Exercise → What appears in the data must be reproduced exactly.

Transcribed page contents:
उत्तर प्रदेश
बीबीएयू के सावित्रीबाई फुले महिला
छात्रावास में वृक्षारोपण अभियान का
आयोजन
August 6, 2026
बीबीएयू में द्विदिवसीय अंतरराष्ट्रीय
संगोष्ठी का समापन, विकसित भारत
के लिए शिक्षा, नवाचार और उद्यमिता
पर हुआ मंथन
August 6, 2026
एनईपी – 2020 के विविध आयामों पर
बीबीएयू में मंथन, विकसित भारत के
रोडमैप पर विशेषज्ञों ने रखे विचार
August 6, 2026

Task output →
उत्तर प्रदेश
बीबीएयू के सावित्रीबाई फुले महिला
छात्रावास में वृक्षारोपण अभियान का
आयोजन
August 6, 2026
बीबीएयू में द्विदिवसीय अंतरराष्ट्रीय
संगोष्ठी का समापन, विकसित भारत
के लिए शिक्षा, नवाचार और उद्यमिता
पर हुआ मंथन
August 6, 2026
एनईपी – 2020 के विविध आयामों पर
बीबीएयू में मंथन, विकसित भारत के
रोडमैप पर विशेषज्ञों ने रखे विचार
August 6, 2026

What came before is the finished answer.